# DATA EXCERPTS
--

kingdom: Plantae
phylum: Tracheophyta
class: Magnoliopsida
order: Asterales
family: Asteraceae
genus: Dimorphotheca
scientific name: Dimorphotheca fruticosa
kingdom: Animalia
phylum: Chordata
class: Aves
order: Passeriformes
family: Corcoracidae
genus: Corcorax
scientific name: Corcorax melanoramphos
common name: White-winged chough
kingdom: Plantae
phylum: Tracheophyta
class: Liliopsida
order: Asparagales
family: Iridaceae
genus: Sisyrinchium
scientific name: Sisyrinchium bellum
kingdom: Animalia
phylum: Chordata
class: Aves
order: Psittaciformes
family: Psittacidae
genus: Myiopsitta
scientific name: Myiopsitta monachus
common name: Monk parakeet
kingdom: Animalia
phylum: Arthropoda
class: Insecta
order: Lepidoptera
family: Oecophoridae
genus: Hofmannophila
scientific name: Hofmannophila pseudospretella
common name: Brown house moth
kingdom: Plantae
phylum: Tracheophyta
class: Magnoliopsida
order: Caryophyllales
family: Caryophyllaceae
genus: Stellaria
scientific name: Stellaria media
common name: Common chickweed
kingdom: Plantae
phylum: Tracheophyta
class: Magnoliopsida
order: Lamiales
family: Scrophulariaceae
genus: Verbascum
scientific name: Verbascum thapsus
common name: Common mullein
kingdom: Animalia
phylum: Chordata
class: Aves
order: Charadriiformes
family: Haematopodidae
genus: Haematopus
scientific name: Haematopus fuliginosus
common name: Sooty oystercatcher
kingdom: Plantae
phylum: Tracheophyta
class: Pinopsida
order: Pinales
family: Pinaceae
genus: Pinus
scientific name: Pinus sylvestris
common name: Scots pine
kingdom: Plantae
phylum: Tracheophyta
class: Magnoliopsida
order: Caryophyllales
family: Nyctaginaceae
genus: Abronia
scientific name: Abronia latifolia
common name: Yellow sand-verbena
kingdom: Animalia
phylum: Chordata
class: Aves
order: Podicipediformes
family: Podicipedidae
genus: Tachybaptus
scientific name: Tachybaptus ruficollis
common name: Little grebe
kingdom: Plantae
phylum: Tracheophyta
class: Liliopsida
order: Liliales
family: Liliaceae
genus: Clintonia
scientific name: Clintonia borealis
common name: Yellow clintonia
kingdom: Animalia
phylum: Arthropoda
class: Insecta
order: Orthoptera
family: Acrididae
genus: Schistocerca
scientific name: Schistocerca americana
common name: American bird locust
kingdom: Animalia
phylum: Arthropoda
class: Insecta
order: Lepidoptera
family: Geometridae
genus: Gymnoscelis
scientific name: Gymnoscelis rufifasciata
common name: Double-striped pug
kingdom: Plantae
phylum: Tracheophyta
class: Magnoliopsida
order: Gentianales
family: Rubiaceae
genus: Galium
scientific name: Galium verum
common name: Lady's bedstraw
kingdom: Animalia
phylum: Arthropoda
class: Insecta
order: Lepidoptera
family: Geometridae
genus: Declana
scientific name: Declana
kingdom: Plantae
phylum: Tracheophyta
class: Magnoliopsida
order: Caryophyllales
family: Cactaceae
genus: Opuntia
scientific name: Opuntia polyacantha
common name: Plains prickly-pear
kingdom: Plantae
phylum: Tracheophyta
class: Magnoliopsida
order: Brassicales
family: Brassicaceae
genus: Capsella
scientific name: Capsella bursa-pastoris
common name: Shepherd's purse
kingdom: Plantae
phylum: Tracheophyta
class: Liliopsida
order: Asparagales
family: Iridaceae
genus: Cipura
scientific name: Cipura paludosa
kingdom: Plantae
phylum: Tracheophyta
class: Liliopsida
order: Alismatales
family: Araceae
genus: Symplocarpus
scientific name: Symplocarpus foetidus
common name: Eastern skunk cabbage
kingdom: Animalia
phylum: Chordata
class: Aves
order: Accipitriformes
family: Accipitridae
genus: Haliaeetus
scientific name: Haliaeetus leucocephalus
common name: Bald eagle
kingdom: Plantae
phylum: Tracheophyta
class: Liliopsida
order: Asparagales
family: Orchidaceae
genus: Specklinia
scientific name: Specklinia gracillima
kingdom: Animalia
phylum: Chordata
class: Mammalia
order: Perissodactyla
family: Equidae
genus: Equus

--

Rewrite the lines of all the items above as one JSON list of strings, with one string for each line and any blank lines omitted.

[
  "kingdom: Plantae",
  "phylum: Tracheophyta",
  "class: Magnoliopsida",
  "order: Asterales",
  "family: Asteraceae",
  "genus: Dimorphotheca",
  "scientific name: Dimorphotheca fruticosa",
  "kingdom: Animalia",
  "phylum: Chordata",
  "class: Aves",
  "order: Passeriformes",
  "family: Corcoracidae",
  "genus: Corcorax",
  "scientific name: Corcorax melanoramphos",
  "common name: White-winged chough",
  "kingdom: Plantae",
  "phylum: Tracheophyta",
  "class: Liliopsida",
  "order: Asparagales",
  "family: Iridaceae",
  "genus: Sisyrinchium",
  "scientific name: Sisyrinchium bellum",
  "kingdom: Animalia",
  "phylum: Chordata",
  "class: Aves",
  "order: Psittaciformes",
  "family: Psittacidae",
  "genus: Myiopsitta",
  "scientific name: Myiopsitta monachus",
  "common name: Monk parakeet",
  "kingdom: Animalia",
  "phylum: Arthropoda",
  "class: Insecta",
  "order: Lepidoptera",
  "family: Oecophoridae",
  "genus: Hofmannophila",
  "scientific name: Hofmannophila pseudospretella",
  "common name: Brown house moth",
  "kingdom: Plantae",
  "phylum: Tracheophyta",
  "class: Magnoliopsida",
  "order: Caryophyllales",
  "family: Caryophyllaceae",
  "genus: Stellaria",
  "scientific name: Stellaria media",
  "common name: Common chickweed",
  "kingdom: Plantae",
  "phylum: Tracheophyta",
  "class: Magnoliopsida",
  "order: Lamiales",
  "family: Scrophulariaceae",
  "genus: Verbascum",
  "scientific name: Verbascum thapsus",
  "common name: Common mullein",
  "kingdom: Animalia",
  "phylum: Chordata",
  "class: Aves",
  "order: Charadriiformes",
  "family: Haematopodidae",
  "genus: Haematopus",
  "scientific name: Haematopus fuliginosus",
  "common name: Sooty oystercatcher",
  "kingdom: Plantae",
  "phylum: Tracheophyta",
  "class: Pinopsida",
  "order: Pinales",
  "family: Pinaceae",
  "genus: Pinus",
  "scientific name: Pinus sylvestris",
  "common name: Scots pine",
  "kingdom: Plantae",
  "phylum: Tracheophyta",
  "class: Magnoliopsida",
  "order: Caryophyllales",
  "family: Nyctaginaceae",
  "genus: Abronia",
  "scientific name: Abronia latifolia",
  "common name: Yellow sand-verbena",
  "kingdom: Animalia",
  "phylum: Chordata",
  "class: Aves",
  "order: Podicipediformes",
  "family: Podicipedidae",
  "genus: Tachybaptus",
  "scientific name: Tachybaptus ruficollis",
  "common name: Little grebe",
  "kingdom: Plantae",
  "phylum: Tracheophyta",
  "class: Liliopsida",
  "order: Liliales",
  "family: Liliaceae",
  "genus: Clintonia",
  "scientific name: Clintonia borealis",
  "common name: Yellow clintonia",
  "kingdom: Animalia",
  "phylum: Arthropoda",
  "class: Insecta",
  "order: Orthoptera",
  "family: Acrididae",
  "genus: Schistocerca",
  "scientific name: Schistocerca americana",
  "common name: American bird locust",
  "kingdom: Animalia",
  "phylum: Arthropoda",
  "class: Insecta",
  "order: Lepidoptera",
  "family: Geometridae",
  "genus: Gymnoscelis",
  "scientific name: Gymnoscelis rufifasciata",
  "common name: Double-striped pug",
  "kingdom: Plantae",
  "phylum: Tracheophyta",
  "class: Magnoliopsida",
  "order: Gentianales",
  "family: Rubiaceae",
  "genus: Galium",
  "scientific name: Galium verum",
  "common name: Lady's bedstraw",
  "kingdom: Animalia",
  "phylum: Arthropoda",
  "class: Insecta",
  "order: Lepidoptera",
  "family: Geometridae",
  "genus: Declana",
  "scientific name: Declana",
  "kingdom: Plantae",
  "phylum: Tracheophyta",
  "class: Magnoliopsida",
  "order: Caryophyllales",
  "family: Cactaceae",
  "genus: Opuntia",
  "scientific name: Opuntia polyacantha",
  "common name: Plains prickly-pear",
  "kingdom: Plantae",
  "phylum: Tracheophyta",
  "class: Magnoliopsida",
  "order: Brassicales",
  "family: Brassicaceae",
  "genus: Capsella",
  "scientific name: Capsella bursa-pastoris",
  "common name: Shepherd's purse",
  "kingdom: Plantae",
  "phylum: Tracheophyta",
  "class: Liliopsida",
  "order: Asparagales",
  "family: Iridaceae",
  "genus: Cipura",
  "scientific name: Cipura paludosa",
  "kingdom: Plantae",
  "phylum: Tracheophyta",
  "class: Liliopsida",
  "order: Alismatales",
  "family: Araceae",
  "genus: Symplocarpus",
  "scientific name: Symplocarpus foetidus",
  "common name: Eastern skunk cabbage",
  "kingdom: Animalia",
  "phylum: Chordata",
  "class: Aves",
  "order: Accipitriformes",
  "family: Accipitridae",
  "genus: Haliaeetus",
  "scientific name: Haliaeetus leucocephalus",
  "common name: Bald eagle",
  "kingdom: Plantae",
  "phylum: Tracheophyta",
  "class: Liliopsida",
  "order: Asparagales",
  "family: Orchidaceae",
  "genus: Specklinia",
  "scientific name: Specklinia gracillima",
  "kingdom: Animalia",
  "phylum: Chordata",
  "class: Mammalia",
  "order: Perissodactyla",
  "family: Equidae",
  "genus: Equus"
]